— Exercise aim —
Please output the passage of the rating text below, word for word, from "Transaction Structure" to "A2 Investor Payout.".

— Exercise text —
Standalone Rating of the Originator ((if rated by Acuite)
­Acuite does not rate the Originator
 
Assessment of the Pool
­SCL group had Assets under management of Rs 58,563 Cr. as on March 31, 2025. The current pool being securitised comprises 0.13 percent of the total AUM. The underlying pool in the current Pass Through Certificate (PTC) transaction comprises of housing loans extended towards 369 individual and commercial borrowers and LAP loans extended towards 107 individual and commercial borrowers. Housing Loans have an average ticket size of Rs. 20.28 lakhs, minimum ticket size of Rs. 1.25 lakhs and maximum of Rs. 6.54 crore. LAP loans have an average ticket size of Rs. 12.58 lakhs, minimum ticket size of Rs. 1.00 lakh and maximum of Rs. 1.06 crore. The current average outstanding per borrower for HL stands at Rs. 16.87 lakhs and for LAP loans stands at 11.76 lakhs. The weighted average current tenure for pool is 330.26 months for Housing Loan and has weighted average seasoning of 59.49 months. The weighted average current tenure for pool is 403.97 months for LAP loans and has weighted average seasoning of 84.59 months. Hence, the pool has low seasoning. In Housing Loans, 24.86% of these borrowers are concentrated in Maharashtra and 16.71% of these borrowers are concentrated in Delhi. The top 10 borrowers constitute 18.10% i.e. Rs. 11.27 Cr. of the Housing loans principal o/s. In LAP loans, 23.00% of these borrowers are concentrated in Karnataka and 15.58% of these borrowers are concentrated in Uttar Pradesh. The top 10 borrowers constitute 46.40% i.e. Rs. 5.84 Cr. of the LAP pool principal o/s.
 
Transaction Structure
­The rating addresses the timely payment of interest and principal on monthly payment dates in accordance with the transaction documentation. The transaction is structured at par with two series of PTCs, titled Series A1 and Series A2 (through Senior – Junior). The PTC is subscribed to an extent of 90 percent as senior series A1 and 10 percent by SCL as junior series A2. The Series A2 Investor Payouts (other than Series A2 Return) are completely subordinated to Series A1 Investor Payouts. The CE provided by SCL for the pool receivables by way of Cash collateral shall solely be utilised to meet shortfalls in the Series A1 Investor Payouts to be made to Series A1 investors on any Payout date and shall not be available to meet any shortfall in Series A2 Investor Payout.

[Items from a data source]
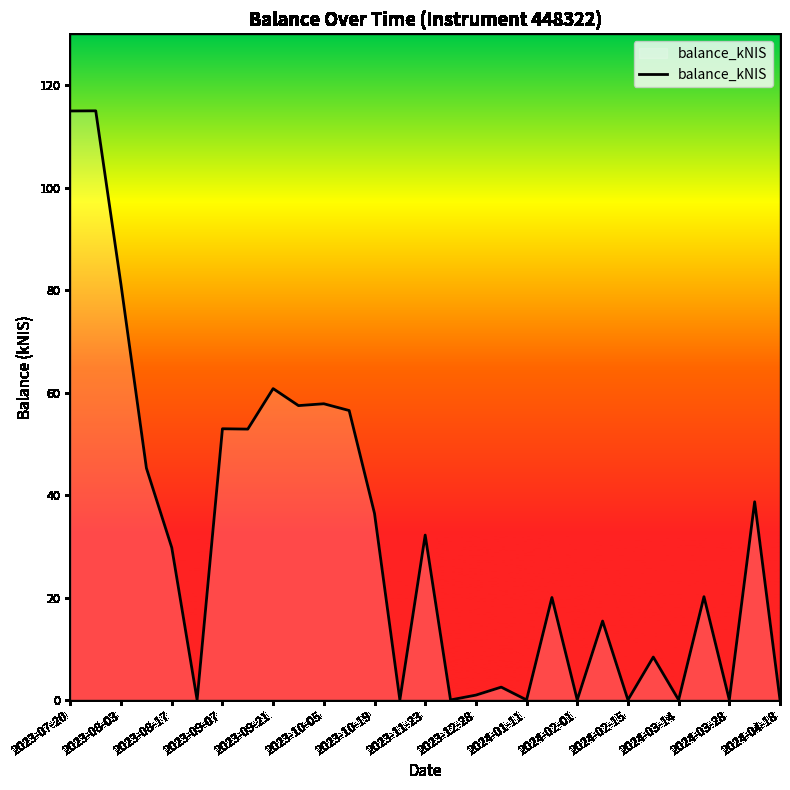

What is the difference between the maximum and minimum values?

115.0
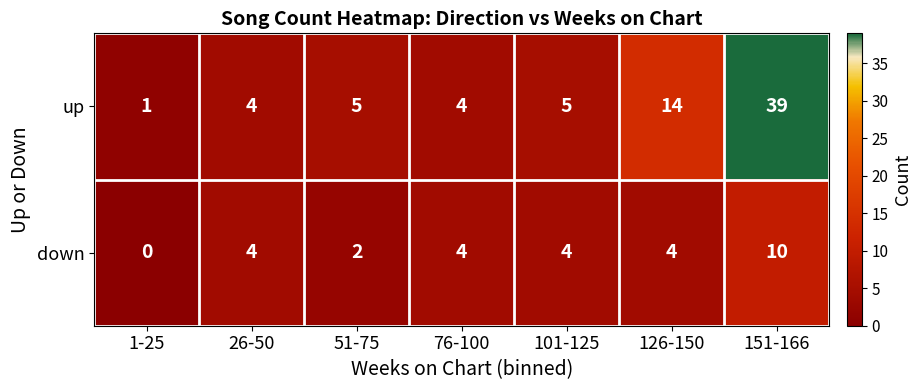

Reading right to left, extract all data points from this chart.

up: 151-166=39	126-150=14	101-125=5	76-100=4	51-75=5	26-50=4	1-25=1
down: 151-166=10	126-150=4	101-125=4	76-100=4	51-75=2	26-50=4	1-25=0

— The answer —
Transaction Structure
­The rating addresses the timely payment of interest and principal on monthly payment dates in accordance with the transaction documentation. The transaction is structured at par with two series of PTCs, titled Series A1 and Series A2 (through Senior – Junior). The PTC is subscribed to an extent of 90 percent as senior series A1 and 10 percent by SCL as junior series A2. The Series A2 Investor Payouts (other than Series A2 Return) are completely subordinated to Series A1 Investor Payouts. The CE provided by SCL for the pool receivables by way of Cash collateral shall solely be utilised to meet shortfalls in the Series A1 Investor Payouts to be made to Series A1 investors on any Payout date and shall not be available to meet any shortfall in Series A2 Investor Payout.